By Ann E. Motl. Full text here.
Inter partes review (IPR) is a relatively new proceeding before the Patent and Trademark Office in which a petitioner requests administrative patent judges to review an issued patent and declare its claims invalid. After IPR, the petitioner can continue to litigate patent validity in federal court. However, this second opportunity is tempered by IPR’s estoppel provision, 35 U.S.C. § 315(e). The petitioner is estopped from raising arguments that were raised or reasonably could have been raised. Unfortunately, the estoppel provision is ambiguous.
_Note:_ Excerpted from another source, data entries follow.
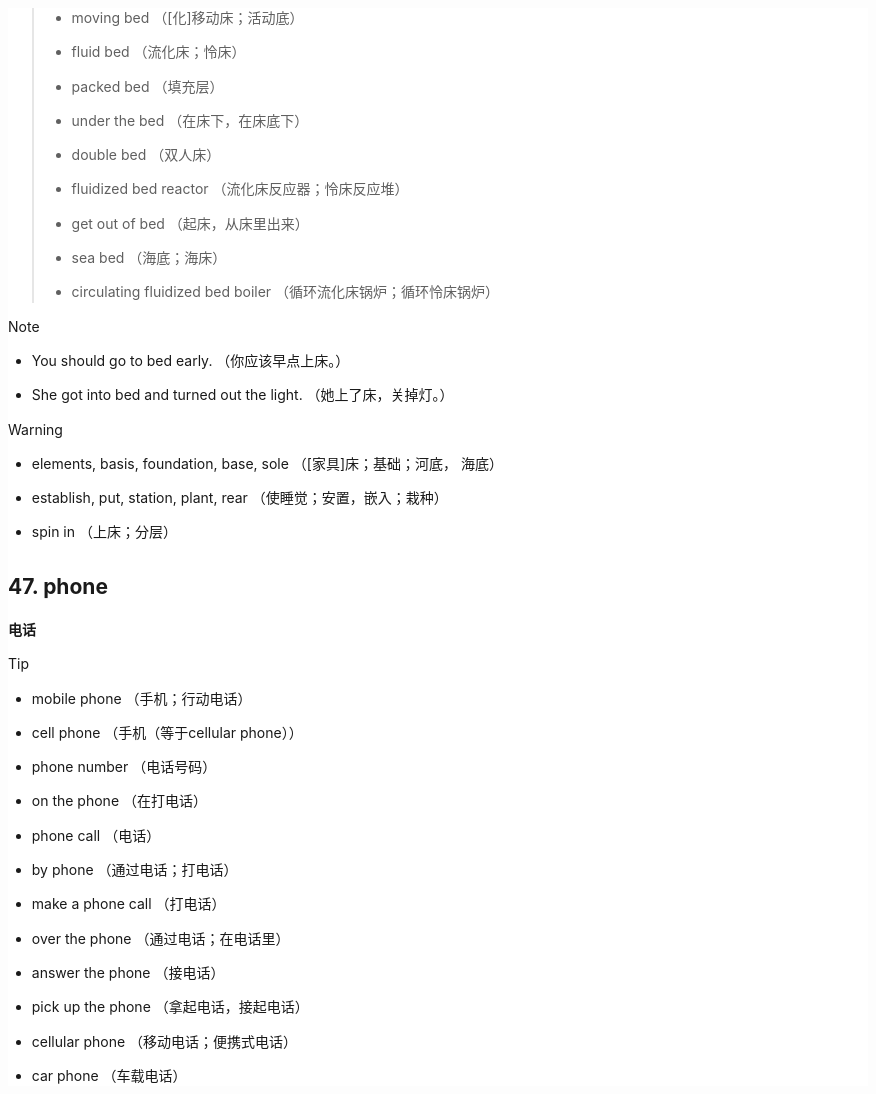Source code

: >
> - moving bed （[化]移动床；活动底）
>
> - fluid bed （流化床；怜床）
>
> - packed bed （填充层）
>
> - under the bed （在床下，在床底下）
>
> - double bed （双人床）
>
> - fluidized bed reactor （流化床反应器；怜床反应堆）
>
> - get out of bed （起床，从床里出来）
>
> - sea bed （海底；海床）
>
> - circulating fluidized bed boiler （循环流化床锅炉；循环怜床锅炉）
>

> [!NOTE]
>
> - You should go to bed early. （你应该早点上床。）
>
> - She got into bed and turned out the light. （她上了床，关掉灯。）
>

> [!WARNING]
>
> - elements, basis, foundation, base, sole （[家具]床；基础；河底， 海底）
>
> - establish, put, station, plant, rear （使睡觉；安置，嵌入；栽种）
>
> - spin in （上床；分层）
>

## 47. phone

**电话**

> [!TIP]
>
> - mobile phone （手机；行动电话）
>
> - cell phone （手机（等于cellular phone））
>
> - phone number （电话号码）
>
> - on the phone （在打电话）
>
> - phone call （电话）
>
> - by phone （通过电话；打电话）
>
> - make a phone call （打电话）
>
> - over the phone （通过电话；在电话里）
>
> - answer the phone （接电话）
>
> - pick up the phone （拿起电话，接起电话）
>
> - cellular phone （移动电话；便携式电话）
>
> - car phone （车载电话）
Federal courts will soon have to choose between a broad estoppel interpretation or a narrower interpretation which would allow more arguments in a subsequent forum. Based on policy and statutory interpretation, courts should interpret the estoppel provision broadly, precluding nearly all arguments the petitioner could have raised in IPR. A broad interpretation of estoppel may make petitioners wary to use IPR, however, and this could thwart Congress’ intent for IPR to be a cost-effective and efficient alternative to federal litigation. This Note thus also proposes procedural changes to the patent litigation system to ensure fairness for both patent owners and patent challengers. Specifically, this Note calls for a prohibition on the administrative patent judges’ denial of redundant arguments in IPR when these arguments meet the necessary standard of institution. This Note also calls for heightened pleading in patent infringement lawsuits to ensure patent challengers are able to draft IPR petitions appropriately. A broad interpretation of estoppel, coupled with these fixes to the patent litigation system, will ensure a better patent litigation system for parties and the courts.